See Creating Logical Lookup Tables and Logical Lookup Columns for information about lookup concepts like the LAN_INT and LANGUAGE session variables and full syntax information for the LOOKUP function.

Supporting Multilingual Data in Essbase Through Alias Tables

Often, members in Essbase cubes have separate aliases for each user language to enable users to view member names in their own language.

Typically, you define a session variable to dynamically select the appropriate alias upon user login. See Metadata Repository Builder's Guide for Oracle Business Intelligence Enterprise Edition for information about Essbase alias tables and how to use them with session variables.
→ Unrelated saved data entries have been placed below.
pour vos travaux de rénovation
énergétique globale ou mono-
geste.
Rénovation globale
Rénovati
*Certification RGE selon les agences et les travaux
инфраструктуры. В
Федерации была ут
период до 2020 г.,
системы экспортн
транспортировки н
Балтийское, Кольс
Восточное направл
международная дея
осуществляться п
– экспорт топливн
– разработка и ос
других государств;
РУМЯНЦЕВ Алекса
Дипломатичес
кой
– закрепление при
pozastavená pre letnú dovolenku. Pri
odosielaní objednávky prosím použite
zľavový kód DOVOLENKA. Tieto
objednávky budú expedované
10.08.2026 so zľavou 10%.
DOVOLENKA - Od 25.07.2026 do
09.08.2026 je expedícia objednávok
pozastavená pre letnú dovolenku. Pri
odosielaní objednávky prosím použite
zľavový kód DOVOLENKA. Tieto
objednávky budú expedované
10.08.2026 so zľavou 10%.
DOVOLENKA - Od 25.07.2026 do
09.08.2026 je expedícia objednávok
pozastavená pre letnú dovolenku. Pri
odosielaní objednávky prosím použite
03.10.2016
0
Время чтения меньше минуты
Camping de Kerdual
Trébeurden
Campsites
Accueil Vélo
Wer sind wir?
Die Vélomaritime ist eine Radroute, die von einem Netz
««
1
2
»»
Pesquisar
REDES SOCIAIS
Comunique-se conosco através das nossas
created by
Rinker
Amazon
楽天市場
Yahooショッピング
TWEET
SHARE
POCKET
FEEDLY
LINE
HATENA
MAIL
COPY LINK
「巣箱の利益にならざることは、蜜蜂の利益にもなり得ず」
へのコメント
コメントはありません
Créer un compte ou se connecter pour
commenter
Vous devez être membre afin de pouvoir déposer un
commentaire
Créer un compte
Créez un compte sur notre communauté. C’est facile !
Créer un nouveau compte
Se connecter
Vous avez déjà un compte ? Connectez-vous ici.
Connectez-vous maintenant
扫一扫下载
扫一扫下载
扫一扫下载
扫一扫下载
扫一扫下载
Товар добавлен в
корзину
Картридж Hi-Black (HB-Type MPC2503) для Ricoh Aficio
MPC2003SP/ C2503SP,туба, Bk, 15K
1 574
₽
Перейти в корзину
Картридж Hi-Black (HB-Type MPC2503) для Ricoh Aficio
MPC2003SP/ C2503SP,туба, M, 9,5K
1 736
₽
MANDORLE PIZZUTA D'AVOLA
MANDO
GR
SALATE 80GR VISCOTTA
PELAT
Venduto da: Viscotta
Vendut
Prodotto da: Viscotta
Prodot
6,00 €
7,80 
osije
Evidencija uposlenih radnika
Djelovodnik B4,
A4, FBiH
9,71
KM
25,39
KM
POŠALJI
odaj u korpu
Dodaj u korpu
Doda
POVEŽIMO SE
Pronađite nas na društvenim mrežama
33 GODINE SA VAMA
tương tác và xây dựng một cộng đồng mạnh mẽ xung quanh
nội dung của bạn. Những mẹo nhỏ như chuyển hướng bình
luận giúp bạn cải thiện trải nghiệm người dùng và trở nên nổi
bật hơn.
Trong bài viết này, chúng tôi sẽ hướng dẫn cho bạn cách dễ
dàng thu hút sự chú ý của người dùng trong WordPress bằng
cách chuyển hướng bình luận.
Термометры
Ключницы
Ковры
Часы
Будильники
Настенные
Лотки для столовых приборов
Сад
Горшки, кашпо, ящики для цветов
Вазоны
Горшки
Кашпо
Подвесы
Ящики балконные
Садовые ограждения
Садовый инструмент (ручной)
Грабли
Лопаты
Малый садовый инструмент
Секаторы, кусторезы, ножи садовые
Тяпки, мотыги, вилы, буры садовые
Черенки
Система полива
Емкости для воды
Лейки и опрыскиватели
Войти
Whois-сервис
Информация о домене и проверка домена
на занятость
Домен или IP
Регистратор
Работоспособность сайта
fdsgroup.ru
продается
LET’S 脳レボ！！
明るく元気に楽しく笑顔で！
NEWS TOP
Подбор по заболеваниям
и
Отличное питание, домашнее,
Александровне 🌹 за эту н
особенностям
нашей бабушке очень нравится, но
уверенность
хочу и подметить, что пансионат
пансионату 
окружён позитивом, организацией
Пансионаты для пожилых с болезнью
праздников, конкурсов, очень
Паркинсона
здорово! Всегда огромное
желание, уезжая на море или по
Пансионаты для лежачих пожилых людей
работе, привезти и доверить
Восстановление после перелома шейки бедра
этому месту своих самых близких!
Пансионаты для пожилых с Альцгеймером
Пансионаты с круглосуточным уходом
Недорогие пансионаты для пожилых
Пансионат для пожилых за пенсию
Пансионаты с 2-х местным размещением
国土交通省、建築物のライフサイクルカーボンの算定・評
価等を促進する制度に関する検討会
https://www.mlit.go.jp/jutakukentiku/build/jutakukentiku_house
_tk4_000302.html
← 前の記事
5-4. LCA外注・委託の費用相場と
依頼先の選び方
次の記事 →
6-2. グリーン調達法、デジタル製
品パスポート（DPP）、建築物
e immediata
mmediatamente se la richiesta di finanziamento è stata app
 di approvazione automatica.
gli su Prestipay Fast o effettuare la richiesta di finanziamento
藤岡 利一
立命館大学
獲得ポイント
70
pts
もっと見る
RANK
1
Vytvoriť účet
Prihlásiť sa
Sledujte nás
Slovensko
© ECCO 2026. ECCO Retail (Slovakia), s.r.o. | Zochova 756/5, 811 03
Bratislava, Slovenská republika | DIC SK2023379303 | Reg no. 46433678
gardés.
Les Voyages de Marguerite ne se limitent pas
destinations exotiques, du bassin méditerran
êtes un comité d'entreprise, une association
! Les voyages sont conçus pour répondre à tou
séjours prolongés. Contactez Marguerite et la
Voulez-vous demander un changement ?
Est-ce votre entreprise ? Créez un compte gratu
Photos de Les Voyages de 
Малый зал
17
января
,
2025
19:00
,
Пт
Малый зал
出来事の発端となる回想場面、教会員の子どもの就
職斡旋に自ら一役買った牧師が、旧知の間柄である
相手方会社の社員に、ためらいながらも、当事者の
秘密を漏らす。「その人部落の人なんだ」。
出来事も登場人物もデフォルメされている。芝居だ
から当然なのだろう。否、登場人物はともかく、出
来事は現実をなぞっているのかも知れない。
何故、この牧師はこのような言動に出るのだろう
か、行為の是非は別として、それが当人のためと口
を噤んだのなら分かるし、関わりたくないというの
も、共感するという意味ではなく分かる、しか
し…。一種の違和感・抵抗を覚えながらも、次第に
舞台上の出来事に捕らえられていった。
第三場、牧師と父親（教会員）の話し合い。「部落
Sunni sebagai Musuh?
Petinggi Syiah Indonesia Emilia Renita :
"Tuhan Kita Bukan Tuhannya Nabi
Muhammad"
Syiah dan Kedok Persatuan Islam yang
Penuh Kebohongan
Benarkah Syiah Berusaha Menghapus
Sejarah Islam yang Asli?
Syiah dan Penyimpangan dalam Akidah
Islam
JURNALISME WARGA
Enabling Lexicographical Sorting

Lexicographical sorting is the ability to sort data in alphabetical order.

Most data sources support lexicographical sorting. However, if you notice that lexicographical sorting is not working properly for a particular data source, then you can configure the Oracle BI Server to perform the sort rather than the back-end data source. To perform this configuration, ensure that ORDERBY_SUPPORTED is not selected in the Features tab of the Database dialog in the Administration Tool. See Metadata Repository Builder's Guide for Oracle Business Intelligence Enterprise Edition for information about specifying database features.

Note that disabling ORDERBY_SUPPORTED in the data source can have a very large performance impact, because consequently, many joins are not pushed down to the data source. In many cases, the performance impact is significant enough that ORDERBY_SUPPORTED can still be enabled in the data source, regardless of the impact on the lexicographical sorting functionality.